MachineTol = SPACING(MAX(ABS(inner0), ABS(inner1)))
relative_diff = ABS(inner0 - inner1) / MachineTol
if (relative_diff <= overall_tolerance) then
WRITE(log_scratch_space, *) "FAILED finicky_kernel_type: TL does not have &
&enough influence to ensure failure is detected. ", inner0, inner1, relative_diff
call log_event(log_scratch_space, log_level_error)
end if
! Go on to perform AD, and AD/TL comparison <AMx, x> == <Mx, Mx>
Result for the problematic kernel:
ERROR: FAILED finicky_kernel_type: TL does not have enough influence to ensure failure is detected. 10085.7506053876 10085.7506053876 31.0000000000000
Description
During testing of the adjoint routines in the LFRic adjoint model, it was found that some kernels passed with false-positives due to the TL routine not having enough influence on the dot product result.
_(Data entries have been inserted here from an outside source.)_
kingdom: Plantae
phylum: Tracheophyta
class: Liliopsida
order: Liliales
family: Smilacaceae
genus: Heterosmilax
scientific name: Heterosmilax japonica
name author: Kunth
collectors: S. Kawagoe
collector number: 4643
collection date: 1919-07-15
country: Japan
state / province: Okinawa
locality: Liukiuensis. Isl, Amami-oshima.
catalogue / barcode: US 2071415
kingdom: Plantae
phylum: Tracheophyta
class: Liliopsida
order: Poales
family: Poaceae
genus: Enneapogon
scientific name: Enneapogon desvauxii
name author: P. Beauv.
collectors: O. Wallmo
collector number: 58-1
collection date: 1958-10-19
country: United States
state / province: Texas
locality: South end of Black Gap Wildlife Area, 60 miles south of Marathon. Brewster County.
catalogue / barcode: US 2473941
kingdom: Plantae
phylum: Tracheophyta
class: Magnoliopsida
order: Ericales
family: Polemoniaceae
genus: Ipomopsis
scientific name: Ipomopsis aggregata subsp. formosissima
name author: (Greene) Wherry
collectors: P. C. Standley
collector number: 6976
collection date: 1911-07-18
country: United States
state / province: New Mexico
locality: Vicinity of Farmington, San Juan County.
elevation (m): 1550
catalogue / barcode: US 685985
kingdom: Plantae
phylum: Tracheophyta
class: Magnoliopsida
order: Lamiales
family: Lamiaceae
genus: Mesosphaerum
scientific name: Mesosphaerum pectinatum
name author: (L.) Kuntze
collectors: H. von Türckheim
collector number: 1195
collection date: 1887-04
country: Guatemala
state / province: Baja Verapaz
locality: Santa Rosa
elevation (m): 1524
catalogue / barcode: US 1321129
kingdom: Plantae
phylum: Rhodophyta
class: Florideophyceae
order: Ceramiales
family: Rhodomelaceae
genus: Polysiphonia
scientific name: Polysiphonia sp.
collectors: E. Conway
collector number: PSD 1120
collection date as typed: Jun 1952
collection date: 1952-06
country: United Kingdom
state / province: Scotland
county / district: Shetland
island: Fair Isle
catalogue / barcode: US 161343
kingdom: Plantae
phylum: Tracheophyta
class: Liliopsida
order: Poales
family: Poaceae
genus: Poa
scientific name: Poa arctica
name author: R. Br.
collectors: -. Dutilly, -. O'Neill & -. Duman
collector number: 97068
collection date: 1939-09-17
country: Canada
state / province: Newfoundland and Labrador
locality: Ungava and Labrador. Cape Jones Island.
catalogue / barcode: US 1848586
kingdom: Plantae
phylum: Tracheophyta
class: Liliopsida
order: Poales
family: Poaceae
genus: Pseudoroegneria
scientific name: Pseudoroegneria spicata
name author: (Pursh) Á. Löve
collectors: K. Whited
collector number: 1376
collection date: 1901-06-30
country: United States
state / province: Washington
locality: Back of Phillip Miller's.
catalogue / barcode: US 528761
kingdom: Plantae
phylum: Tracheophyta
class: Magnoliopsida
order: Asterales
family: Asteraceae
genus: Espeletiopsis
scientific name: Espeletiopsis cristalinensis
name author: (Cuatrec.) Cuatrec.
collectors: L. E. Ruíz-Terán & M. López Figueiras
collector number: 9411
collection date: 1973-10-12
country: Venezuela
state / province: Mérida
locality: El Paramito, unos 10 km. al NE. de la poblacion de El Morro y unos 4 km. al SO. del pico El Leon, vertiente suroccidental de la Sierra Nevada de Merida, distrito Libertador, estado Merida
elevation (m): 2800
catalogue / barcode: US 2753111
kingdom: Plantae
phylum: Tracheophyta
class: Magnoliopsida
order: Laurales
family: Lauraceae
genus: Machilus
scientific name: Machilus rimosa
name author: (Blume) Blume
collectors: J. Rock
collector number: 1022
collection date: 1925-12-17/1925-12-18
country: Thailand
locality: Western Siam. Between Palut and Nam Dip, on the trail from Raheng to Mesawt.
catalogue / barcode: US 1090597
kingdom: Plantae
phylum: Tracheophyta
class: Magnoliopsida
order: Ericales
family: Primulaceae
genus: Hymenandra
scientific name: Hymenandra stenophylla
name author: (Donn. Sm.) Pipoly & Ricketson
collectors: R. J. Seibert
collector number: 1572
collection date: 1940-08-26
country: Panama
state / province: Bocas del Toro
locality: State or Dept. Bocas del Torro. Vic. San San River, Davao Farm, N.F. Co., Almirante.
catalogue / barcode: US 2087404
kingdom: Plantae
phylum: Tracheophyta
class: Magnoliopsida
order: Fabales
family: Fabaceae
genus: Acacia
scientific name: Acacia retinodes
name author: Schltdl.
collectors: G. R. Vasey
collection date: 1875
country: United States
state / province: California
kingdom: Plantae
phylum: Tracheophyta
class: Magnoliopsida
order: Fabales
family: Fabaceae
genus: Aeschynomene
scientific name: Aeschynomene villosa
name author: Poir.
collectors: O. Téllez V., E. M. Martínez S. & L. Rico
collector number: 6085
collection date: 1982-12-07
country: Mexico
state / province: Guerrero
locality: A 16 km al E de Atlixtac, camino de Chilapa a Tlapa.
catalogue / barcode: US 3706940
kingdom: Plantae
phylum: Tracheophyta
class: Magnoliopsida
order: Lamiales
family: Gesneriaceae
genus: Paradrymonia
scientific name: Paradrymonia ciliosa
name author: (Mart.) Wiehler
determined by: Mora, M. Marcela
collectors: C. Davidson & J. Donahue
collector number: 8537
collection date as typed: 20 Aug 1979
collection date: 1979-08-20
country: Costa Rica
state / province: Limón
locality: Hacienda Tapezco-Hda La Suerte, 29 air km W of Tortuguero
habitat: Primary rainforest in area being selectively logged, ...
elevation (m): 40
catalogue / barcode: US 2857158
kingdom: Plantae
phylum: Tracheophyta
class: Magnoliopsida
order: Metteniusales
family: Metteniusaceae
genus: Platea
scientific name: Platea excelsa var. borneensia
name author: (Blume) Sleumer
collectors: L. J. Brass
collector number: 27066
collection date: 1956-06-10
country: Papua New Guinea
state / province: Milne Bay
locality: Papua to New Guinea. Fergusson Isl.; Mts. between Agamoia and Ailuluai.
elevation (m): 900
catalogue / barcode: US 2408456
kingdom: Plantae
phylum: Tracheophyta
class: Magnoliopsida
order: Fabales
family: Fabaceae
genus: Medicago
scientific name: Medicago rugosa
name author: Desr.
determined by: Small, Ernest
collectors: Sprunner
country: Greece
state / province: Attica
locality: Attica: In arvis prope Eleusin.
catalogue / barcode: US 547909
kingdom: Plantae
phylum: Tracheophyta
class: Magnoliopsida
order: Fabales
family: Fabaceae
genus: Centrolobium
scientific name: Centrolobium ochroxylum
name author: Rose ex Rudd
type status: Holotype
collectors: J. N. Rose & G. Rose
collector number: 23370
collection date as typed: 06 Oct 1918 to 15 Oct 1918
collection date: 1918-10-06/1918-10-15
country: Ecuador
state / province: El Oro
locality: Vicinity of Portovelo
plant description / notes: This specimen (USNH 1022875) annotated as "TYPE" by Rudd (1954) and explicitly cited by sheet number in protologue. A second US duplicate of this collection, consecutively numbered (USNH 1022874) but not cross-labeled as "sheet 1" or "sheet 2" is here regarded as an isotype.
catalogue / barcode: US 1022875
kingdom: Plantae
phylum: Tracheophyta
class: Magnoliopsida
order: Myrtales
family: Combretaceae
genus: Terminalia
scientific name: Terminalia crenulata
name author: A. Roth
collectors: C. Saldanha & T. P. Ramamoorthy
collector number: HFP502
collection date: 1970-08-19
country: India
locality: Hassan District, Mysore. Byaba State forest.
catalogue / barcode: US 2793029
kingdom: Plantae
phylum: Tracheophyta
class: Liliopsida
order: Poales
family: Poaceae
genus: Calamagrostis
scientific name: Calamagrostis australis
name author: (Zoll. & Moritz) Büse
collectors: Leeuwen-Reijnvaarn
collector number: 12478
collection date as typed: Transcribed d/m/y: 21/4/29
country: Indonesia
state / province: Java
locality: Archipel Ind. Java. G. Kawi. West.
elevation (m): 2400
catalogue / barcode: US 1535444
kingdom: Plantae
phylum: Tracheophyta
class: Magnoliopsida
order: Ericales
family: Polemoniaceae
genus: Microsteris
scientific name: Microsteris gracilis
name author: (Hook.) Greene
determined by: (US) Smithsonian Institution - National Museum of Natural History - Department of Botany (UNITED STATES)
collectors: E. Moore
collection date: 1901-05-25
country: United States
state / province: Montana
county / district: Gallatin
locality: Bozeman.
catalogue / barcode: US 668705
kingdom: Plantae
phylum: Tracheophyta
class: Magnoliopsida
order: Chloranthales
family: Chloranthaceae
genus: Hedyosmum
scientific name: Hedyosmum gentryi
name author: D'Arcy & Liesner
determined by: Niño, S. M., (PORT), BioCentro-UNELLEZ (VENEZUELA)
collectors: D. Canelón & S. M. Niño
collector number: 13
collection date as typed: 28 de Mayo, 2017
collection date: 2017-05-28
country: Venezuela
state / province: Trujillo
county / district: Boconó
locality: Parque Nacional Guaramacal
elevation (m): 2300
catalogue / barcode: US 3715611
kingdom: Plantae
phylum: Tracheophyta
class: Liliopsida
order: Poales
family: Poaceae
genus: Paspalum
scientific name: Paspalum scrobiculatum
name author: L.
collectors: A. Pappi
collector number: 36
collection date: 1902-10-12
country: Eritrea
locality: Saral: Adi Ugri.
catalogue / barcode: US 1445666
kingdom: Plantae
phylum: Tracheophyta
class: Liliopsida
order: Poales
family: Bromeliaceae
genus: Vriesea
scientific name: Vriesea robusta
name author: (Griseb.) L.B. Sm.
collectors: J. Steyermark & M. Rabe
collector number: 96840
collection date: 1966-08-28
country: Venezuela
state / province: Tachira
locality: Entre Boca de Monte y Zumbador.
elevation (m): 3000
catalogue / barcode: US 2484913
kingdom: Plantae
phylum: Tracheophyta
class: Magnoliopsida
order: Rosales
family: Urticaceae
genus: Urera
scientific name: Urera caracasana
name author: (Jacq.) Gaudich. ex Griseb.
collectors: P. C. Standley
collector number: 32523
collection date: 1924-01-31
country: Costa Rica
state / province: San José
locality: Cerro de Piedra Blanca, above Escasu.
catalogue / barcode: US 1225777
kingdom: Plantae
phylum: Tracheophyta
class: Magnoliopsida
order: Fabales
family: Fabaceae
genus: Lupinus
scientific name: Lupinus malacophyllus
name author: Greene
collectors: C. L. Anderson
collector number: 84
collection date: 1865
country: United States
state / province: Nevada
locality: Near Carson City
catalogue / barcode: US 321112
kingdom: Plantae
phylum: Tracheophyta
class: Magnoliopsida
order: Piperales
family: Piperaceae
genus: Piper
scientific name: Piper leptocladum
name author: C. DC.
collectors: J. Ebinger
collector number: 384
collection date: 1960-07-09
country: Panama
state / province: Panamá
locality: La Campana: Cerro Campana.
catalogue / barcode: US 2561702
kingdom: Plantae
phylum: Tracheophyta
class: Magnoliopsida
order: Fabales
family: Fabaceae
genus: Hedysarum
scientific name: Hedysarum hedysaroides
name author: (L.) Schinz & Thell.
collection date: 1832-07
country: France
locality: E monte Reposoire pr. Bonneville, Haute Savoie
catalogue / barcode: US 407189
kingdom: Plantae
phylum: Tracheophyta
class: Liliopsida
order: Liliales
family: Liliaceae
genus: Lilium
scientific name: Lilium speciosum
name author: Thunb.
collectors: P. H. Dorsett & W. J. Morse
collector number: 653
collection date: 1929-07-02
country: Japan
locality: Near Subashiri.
In one example, we found that the TL call changed the dot product by
31 * machine tolerance
, which is far below the detection range of the test (overall_tolerance = 1500 * machine tolerance
).The reason for this small influence on the dot product was due to the nature of the kernel - it takes a linearisation state field, which is automatically set up with random values between [0.0, 1.0]. Scaling this field resulted in the detection of the TL/AD mismatch, as it increased the influence of the TL/AD routines on the dot product result.
Proposal
The solution to the underlying problem relies on knowledge of the specific kernel (how the kernel uses the ls field), therefore it is hard to suggest a fix for the underlying issue - how to initialise the linearisation state fields to work "nicely" with a given kernel.
Instead this problem could be detected automatically and result in a test failure:
tl_diff_relative_to_machine_tol
if ( tl_diff_relative_to_machine_tol <= overall_tolerance ) panic()!!
Then a patch can be made for that specific kernel test to scale the inputs appropriately.
(Tagging @DrTVockerodtMO for visibility).